Я тихо сидел за столом, приборы без дела лежали рядом с тарелкой, а вокруг чужие вилки-экскаваторы неторопливо выскребали древесную пыль, чтобы вывести одну из букв алфавита; в воздухе над карьером парила летучая взвесь; давая руке отдых, экскаваторщик благодарно гладил ее и смотрел на свои усталые пальцы ласково, как мать смотрит на дитя.

Пока на столах множились надписи, со словами случались другие чудеса.

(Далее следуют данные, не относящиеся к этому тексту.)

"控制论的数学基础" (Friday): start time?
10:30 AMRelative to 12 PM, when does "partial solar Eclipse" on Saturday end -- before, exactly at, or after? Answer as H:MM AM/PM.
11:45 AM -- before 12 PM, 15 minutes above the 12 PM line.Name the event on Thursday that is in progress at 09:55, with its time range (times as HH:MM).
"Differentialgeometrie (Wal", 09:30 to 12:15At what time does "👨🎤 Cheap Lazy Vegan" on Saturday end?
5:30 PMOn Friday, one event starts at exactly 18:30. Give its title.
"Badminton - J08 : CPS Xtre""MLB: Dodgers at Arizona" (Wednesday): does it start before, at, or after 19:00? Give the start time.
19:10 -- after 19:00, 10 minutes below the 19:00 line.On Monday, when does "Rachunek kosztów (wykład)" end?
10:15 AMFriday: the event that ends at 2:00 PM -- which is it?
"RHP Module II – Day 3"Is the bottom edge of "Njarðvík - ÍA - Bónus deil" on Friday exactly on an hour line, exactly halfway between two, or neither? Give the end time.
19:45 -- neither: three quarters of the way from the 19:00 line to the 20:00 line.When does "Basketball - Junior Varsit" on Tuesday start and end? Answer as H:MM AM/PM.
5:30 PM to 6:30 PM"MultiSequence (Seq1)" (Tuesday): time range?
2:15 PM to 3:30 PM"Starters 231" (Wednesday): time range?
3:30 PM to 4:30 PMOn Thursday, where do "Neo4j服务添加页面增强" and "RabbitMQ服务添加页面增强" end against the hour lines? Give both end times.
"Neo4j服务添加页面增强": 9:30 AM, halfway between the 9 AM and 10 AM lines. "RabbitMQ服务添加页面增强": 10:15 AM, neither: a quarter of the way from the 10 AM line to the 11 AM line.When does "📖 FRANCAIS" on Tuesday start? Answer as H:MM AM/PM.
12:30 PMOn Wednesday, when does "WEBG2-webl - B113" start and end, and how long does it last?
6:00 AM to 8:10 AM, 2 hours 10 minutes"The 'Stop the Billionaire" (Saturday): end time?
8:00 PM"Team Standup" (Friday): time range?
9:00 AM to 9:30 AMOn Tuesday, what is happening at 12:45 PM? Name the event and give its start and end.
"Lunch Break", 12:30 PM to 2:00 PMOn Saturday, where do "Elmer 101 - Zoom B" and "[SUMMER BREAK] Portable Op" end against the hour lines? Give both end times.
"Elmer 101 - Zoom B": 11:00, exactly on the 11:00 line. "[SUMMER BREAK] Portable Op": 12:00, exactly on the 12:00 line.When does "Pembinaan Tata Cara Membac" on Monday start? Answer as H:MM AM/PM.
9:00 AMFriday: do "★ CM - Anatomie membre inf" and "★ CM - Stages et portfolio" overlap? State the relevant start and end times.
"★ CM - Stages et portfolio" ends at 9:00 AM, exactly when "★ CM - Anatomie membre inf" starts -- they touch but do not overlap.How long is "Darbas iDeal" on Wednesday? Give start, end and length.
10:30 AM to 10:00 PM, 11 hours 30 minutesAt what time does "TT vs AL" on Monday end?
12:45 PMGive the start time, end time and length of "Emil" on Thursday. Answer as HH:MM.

В пиццериях и в недавно открытых закусочных буквально помешались на названиях пицц и сэндвичей, в словесном водовороте то и дело появлялись и исчезали все новые и новые варианты. Привычные всем «Маргарита», «Четыре сезона», «Романа», «Наполи», сэндвич с салями, сэндвич с ветчиной, сэндвич с сыром признали отсталыми и провинциальными, на смену им должны были прийти новые, остроумные, пусть даже и непонятные слова, ярче и заманчивее прежних.

Если в закусочных сэндвичи называли, на худой конец, «Микки Маусом» или «Погремушкой», в пиццериях появилась куча новых названий, которые до сих пор сохранились в некоторых меню как памятники эпохи, — например, «Маммамия», «Динамит», «Вкуснотища», «Развратница», вплоть до обескураживающей «Грязнули»: языковая феерия, по которой невозможно угадать начинку пиццы, однако именно этим названиям предстояло войти в легкий и беззаботный, жизнерадостный и шутливый мир, где даже еда была пикантной темой.

Гастрономическое отражение социального регресса.

В те времена заказать сэндвич или пиццу стало для меня сущей пыткой.

Одетый в ярко-зеленый свитер, я понуро сидел за столом закусочной «Братья Ди Джованни», официант, усач из Фриули, непонятно как оказавшийся в Палермо, торопил меня сделать заказ, а я молча тыкал пальцем в меню. Я не сомневался, что провалюсь на месте, вымолви хотя бы вполголоса одно из этих названий. Слово вот-вот готово было сорваться с губ, но язык не поворачивался и я молчал, уставившись с мольбой на официанта-северянина, напрасно указывая пальцем на нелепые наименования и шевеля губами, эдакий Беппе Манилья в миниатюре, который надувает воздухом восьмидесятых каменно-деревянный пузырь пиццерии.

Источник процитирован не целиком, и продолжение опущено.